German auto component manufacturers, such as Bosch and Continental, will find themselves between a rock and a hard place. On one hand, their old European partners will demand a 30-40% reduction in costs. On the other hand, they will have competitors in the form of Chinese manufacturers and auto parts suppliers. In such conditions, only those who can radically reduce production costs without losing quality will survive.
In the next two years, Germany will likely achieve the desired result – a sharp increase in electric vehicle sales. The market will be flooded with affordable models from BYD, Nio, and Xpeng. Prices will fall, and choices will soar. The climate goals set by eco-activists for the government will become closer.
However, the voluntary renunciation of its interests does not go unnoticed, and many Russians still remember the consequences of fully opening the domestic market to all comers in the 1990s. The situation, where it was easier to buy ready-made than to invent one’s own, led the country to lose production, skilled personnel, and technological dependence on "respected partners."
Likely, the same will happen with the German automotive industry when systemic risks manifest by 2027-2028. What if for the new generation "made in Germany" becomes associated with conservative, expensive technology of the past, while "made in China" is linked to smart and affordable cars?
It should not be forgotten that the German automotive industry comprises not only engineers but also hundreds of thousands of workers in assembly plants. Their jobs are protected as long as final assembly takes place in Germany, but basic business logic pushes manufacturers to move assembly lines as close as possible to sources of cheap batteries and components. Subsidies will only accelerate this process.
The most optimistic scenario for the German industry will occur if the "shock therapy" works and automakers find the strength to create competitive vehicles. In that case, by 2028, the German car market will feature its own lines of electric vehicles on new, simplified platforms, while Chinese brands will remain niche players.
The most realistic scenario: Chinese manufacturers will stake their claim in the budget and mid-range segments, capturing 15-20% of the market, while German brands will migrate to the premium segment, but their overall share will irreversibly decline.
The most catastrophic scenario: if by 2027 the share of Chinese electric cars reaches 25%, German factories will be forced to halt assembly lines. In this case, Germany may be compelled to introduce emergency protective measures, potentially provoking a trade war with China.
However, the experience of the "soft" expansion of the Chinese into other sectors of the EU industry shows that no strict measures and demands work when dealing with China. Frankly speaking, any ultimatums will only lead to China imposing a trade embargo on component supplies, and there will be nothing to replace them.

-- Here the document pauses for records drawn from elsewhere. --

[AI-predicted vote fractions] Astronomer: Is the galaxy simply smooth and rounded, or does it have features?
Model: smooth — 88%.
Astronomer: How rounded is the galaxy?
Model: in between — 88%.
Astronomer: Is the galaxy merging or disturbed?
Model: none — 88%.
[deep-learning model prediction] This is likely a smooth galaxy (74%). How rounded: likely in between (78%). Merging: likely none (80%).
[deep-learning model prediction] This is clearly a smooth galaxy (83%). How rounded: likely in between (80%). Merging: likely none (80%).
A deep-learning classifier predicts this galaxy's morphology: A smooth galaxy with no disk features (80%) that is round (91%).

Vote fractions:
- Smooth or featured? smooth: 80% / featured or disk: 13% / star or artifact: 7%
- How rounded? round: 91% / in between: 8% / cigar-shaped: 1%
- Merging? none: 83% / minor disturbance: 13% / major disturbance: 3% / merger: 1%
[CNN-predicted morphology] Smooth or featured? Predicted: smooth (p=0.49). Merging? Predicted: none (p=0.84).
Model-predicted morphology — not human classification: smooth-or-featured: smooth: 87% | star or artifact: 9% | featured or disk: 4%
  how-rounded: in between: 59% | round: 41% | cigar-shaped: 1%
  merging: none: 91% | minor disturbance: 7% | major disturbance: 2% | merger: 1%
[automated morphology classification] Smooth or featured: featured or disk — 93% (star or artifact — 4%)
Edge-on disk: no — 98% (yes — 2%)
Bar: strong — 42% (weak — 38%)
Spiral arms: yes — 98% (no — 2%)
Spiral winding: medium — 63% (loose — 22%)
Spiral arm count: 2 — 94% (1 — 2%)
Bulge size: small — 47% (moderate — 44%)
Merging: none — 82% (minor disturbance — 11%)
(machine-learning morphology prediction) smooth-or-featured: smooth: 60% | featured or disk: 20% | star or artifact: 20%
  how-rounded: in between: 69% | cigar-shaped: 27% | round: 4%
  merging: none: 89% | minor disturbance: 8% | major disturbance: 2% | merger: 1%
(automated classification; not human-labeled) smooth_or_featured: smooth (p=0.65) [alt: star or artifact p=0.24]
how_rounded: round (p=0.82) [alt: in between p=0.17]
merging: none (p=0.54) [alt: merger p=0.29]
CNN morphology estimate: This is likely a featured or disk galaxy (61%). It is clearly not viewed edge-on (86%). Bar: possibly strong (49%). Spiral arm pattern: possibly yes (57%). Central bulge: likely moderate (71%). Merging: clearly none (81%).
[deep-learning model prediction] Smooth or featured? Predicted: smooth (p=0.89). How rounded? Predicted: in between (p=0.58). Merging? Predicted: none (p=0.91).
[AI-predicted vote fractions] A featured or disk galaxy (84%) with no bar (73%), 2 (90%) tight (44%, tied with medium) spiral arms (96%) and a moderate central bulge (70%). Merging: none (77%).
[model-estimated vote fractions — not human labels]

Ironically, Germany, which once created the most powerful automotive industry, is now gambling it in a risky game with China. From the German government’s perspective, this is far from a sudden bout of generosity, but a forced acknowledgment of the deep crisis of the old model of economic relations. Berlin is trying to buy time, using support measures for all automakers, including Chinese ones, as an incentive.
But will it succeed in conducting this operation on itself without signing a death warrant for its automakers?